**What is expected:**
Please write out all the entries exactly, without the pictures.

**Edit difference data:**
--------------------

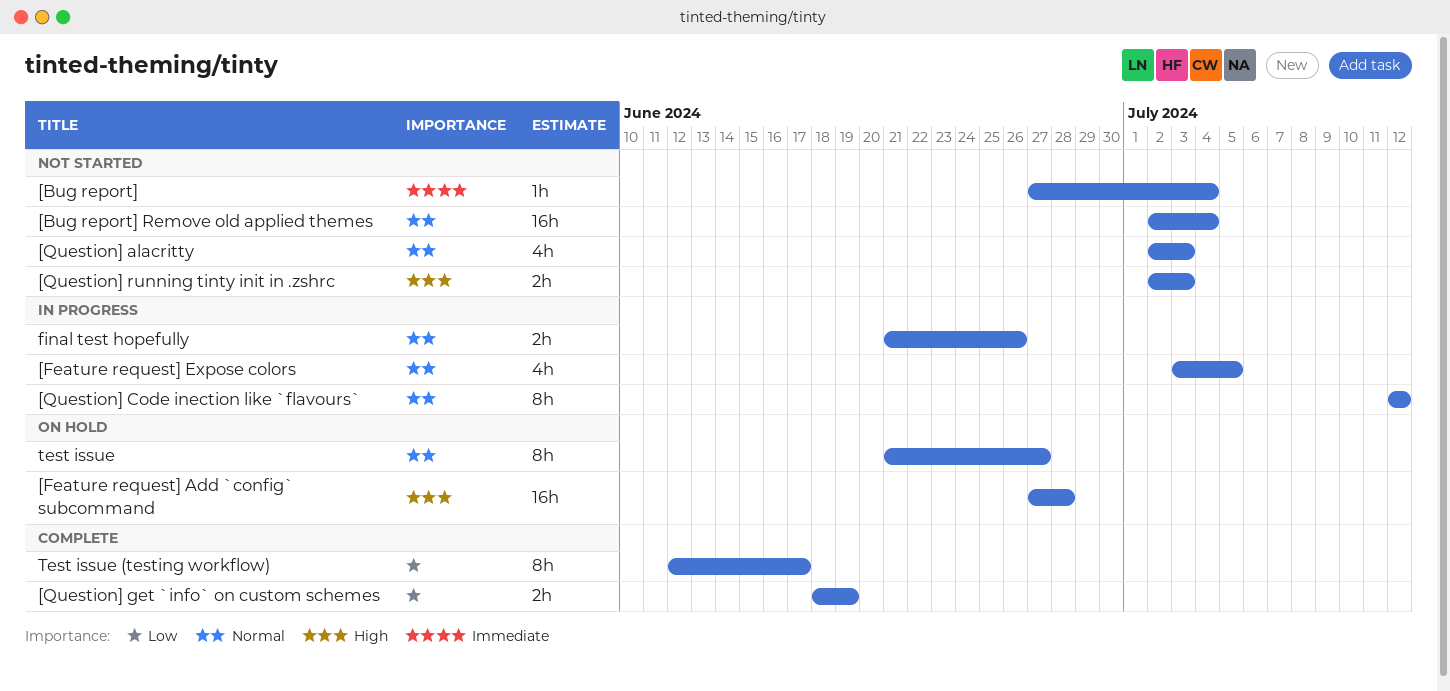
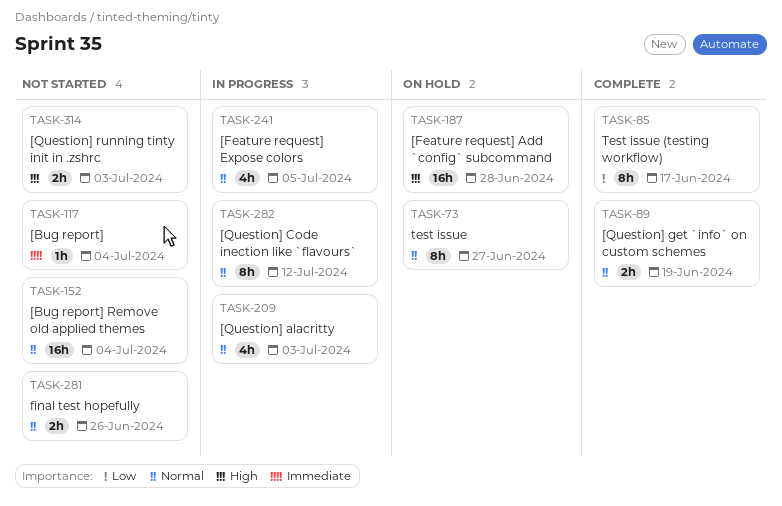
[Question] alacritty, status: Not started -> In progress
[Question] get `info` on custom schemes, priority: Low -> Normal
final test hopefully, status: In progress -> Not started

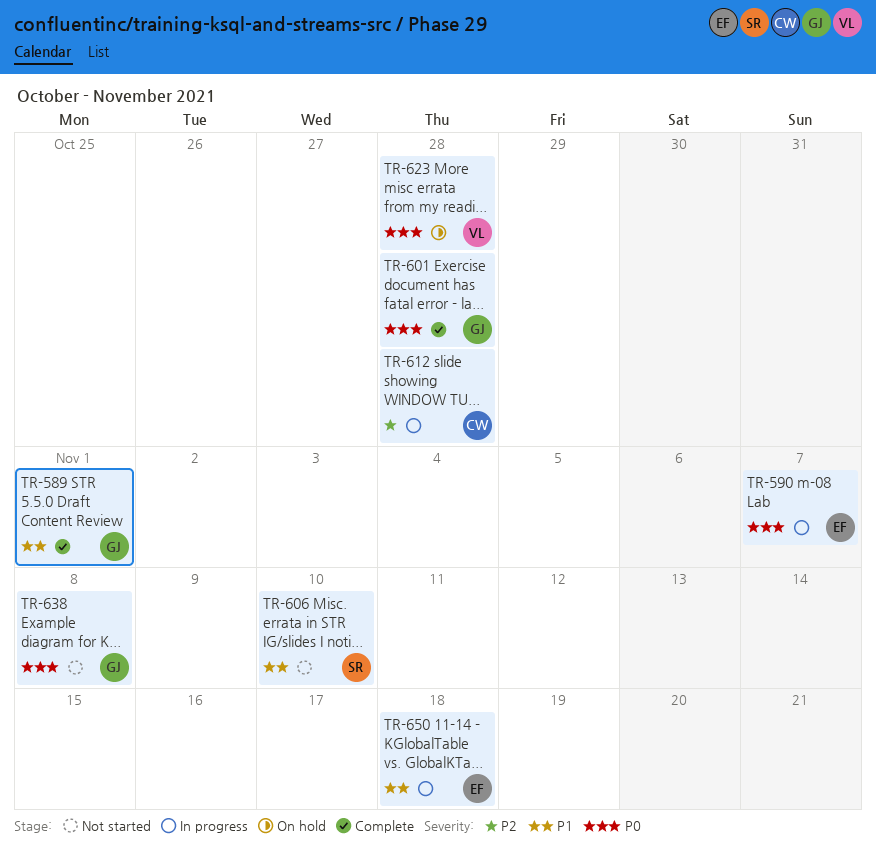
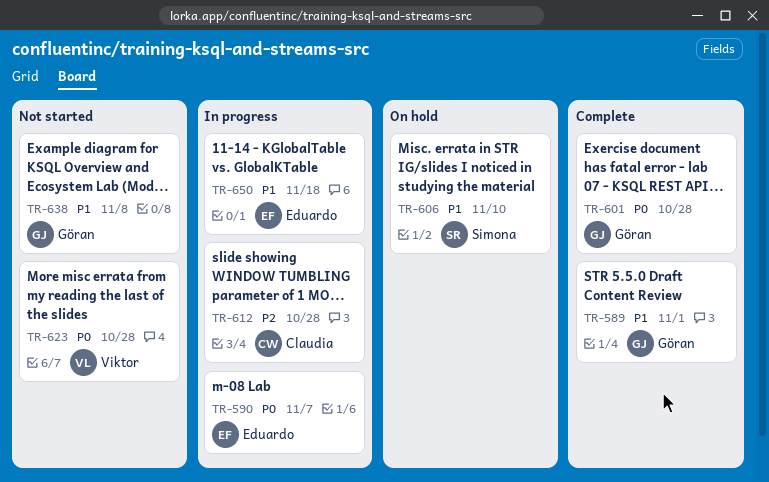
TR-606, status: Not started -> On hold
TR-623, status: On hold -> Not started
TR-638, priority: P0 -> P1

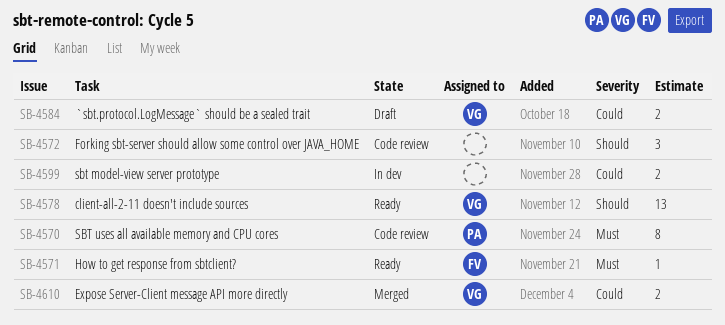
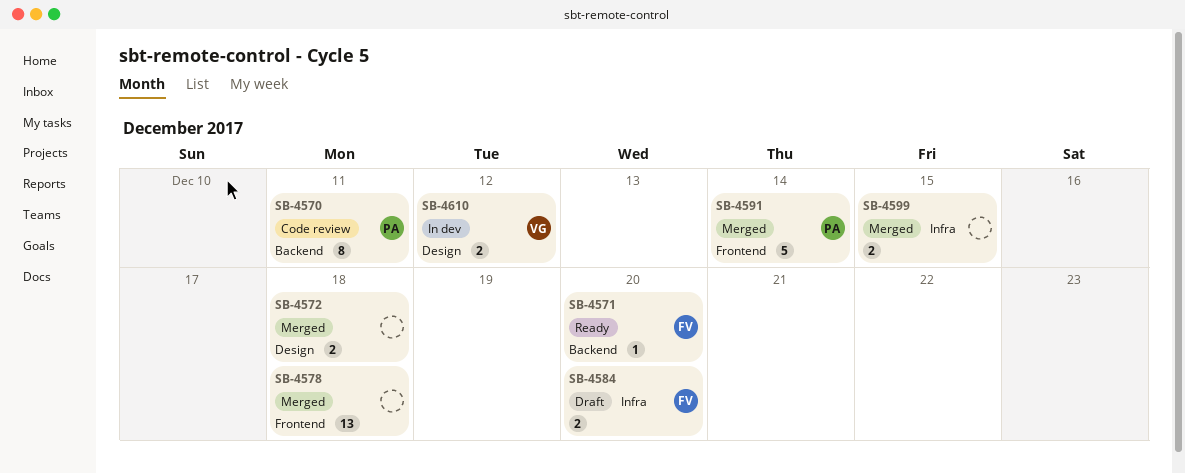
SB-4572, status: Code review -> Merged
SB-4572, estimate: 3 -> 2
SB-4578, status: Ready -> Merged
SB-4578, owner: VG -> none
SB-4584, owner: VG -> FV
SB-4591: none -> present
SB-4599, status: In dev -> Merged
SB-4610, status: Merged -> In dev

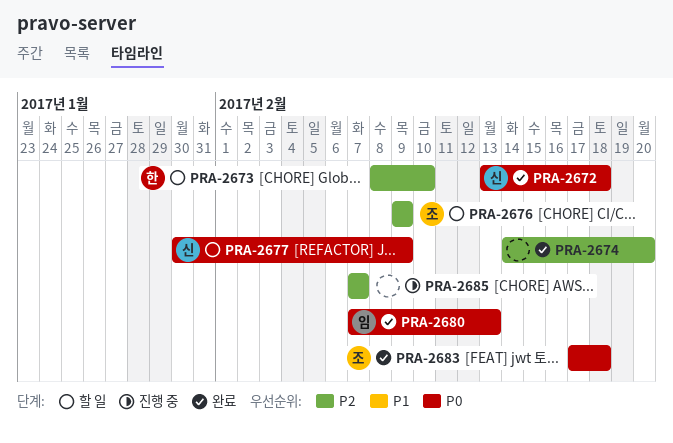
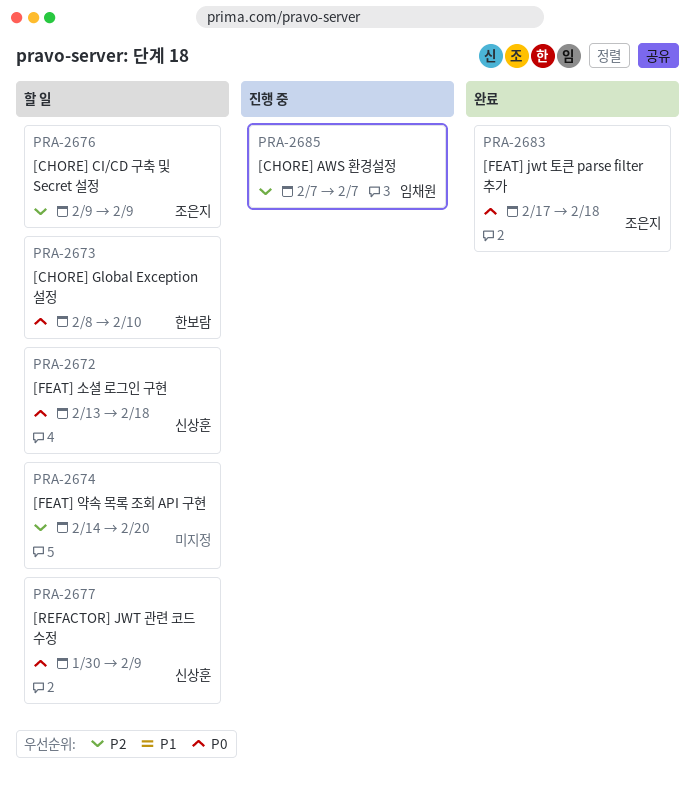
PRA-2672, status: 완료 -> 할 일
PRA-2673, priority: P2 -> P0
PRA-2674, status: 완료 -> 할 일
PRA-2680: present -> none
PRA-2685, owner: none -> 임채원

--------------------

**Solution below:**
[Question] alacritty, status: Not started -> In progress
[Question] get `info` on custom schemes, priority: Low -> Normal
final test hopefully, status: In progress -> Not started

TR-606, status: Not started -> On hold
TR-623, status: On hold -> Not started
TR-638, priority: P0 -> P1

SB-4572, status: Code review -> Merged
SB-4572, estimate: 3 -> 2
SB-4578, status: Ready -> Merged
SB-4578, owner: VG -> none
SB-4584, owner: VG -> FV
SB-4591: none -> present
SB-4599, status: In dev -> Merged
SB-4610, status: Merged -> In dev

PRA-2672, status: 완료 -> 할 일
PRA-2673, priority: P2 -> P0
PRA-2674, status: 완료 -> 할 일
PRA-2680: present -> none
PRA-2685, owner: none -> 임채원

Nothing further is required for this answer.